Redefining Learning and Education
Learning is an inherent part of life processes that adapt an organism for survival and is enabled by a will to live. Education may well be an extension of learning in this sense for the human organism. Yet it may be a rather grave human mistake to lump too many important matters under the term learning. "Learning" to recognize your mother's face as an infant and "learning" to walk and ride a bicycle are many orders of magnitude different from "learning" to solve a differential equation or to lead a corporation, institution or government. It may be past time to enlarge our vocabulary about these things we casually and unthinkingly call learning. If education is about "learning" it too is in need of rethinking and redefining. With that discovery we may never again see lifelong learning and adult education as just something that happens after our school, college and university experience is done. Education is never "done."
Schools and Social Imperatives
Schools are enigmatic for education ecology because they impose arbitrary order on someone's social imperatives and do so through what is essentially totalitarian means. Accordingly, meaning is circumscribed and inevitably incomplete.
Cultivating Ecophilia and Ecological Thinking
The ecophobic culture of the Global North and its drive to dominate has pushed our ecosystems, social systems, and climate out of balance. This behavior has had dire consequences, including extreme weather, supply chain issues, mass extinctions and tears in our social fabric.

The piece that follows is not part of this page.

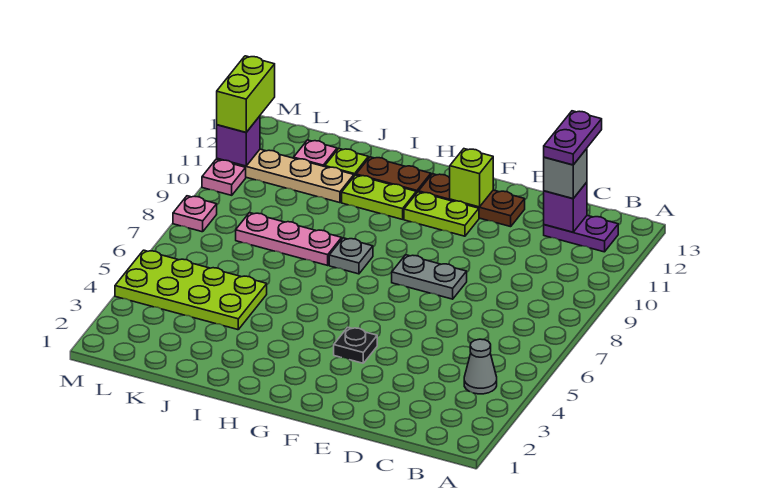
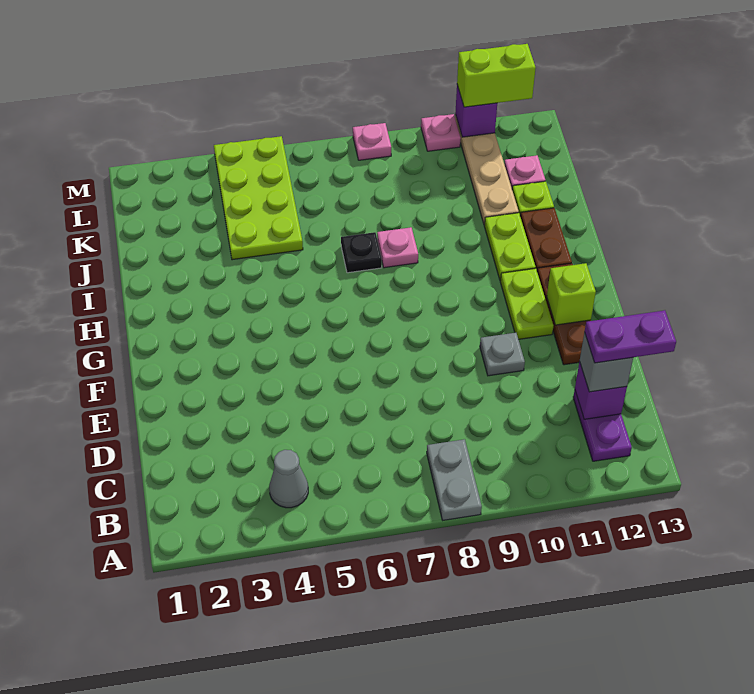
grey 1x2 plate [392,255,467,299] -> grey 1x2 plate moved to [427,439,482,520]
black 1x1 plate [334,327,377,363] -> black 1x1 plate moved to [341,232,382,273]
grey 1x1 plate [329,238,373,274] -> grey 1x1 plate moved to [480,333,525,376]
pink 1x3 plate [236,213,342,265] -> pink 1x1 plate [377,227,418,268]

The best thing we can do to prepare our children for an uncertain future, emotionally and practically, is to help them develop ecophilia, a love of ecosystems, and to help them be ecological.
Being ecological includes:
- Being aware that we are interdependent with each other and our ecosystem.
- Understanding the science of how ecosystems continually regenerate themselves through a dance of interdependence.
- Being familiar with the contributors and relationships in one’s home ecosystem, including how humans can benefit from and contribute to our home ecosystem.
- Acting in accordance with our interdependence with each other, ecosystems in general, and our home ecosystem by forming caring relationships with ourselves, others, and mother Earth.
Nurturing Educational Learning Environments and Communities
Rather than teaching, consider what we do as nurturing educational learning environments and communities. If communities are a web of relationships, then relationships are threads in a web. Not surprisingly, my goal for this blog is to spin some threads between forest educators, defined by Ricardo Sierra, to include all of us that support learning in ecosystems.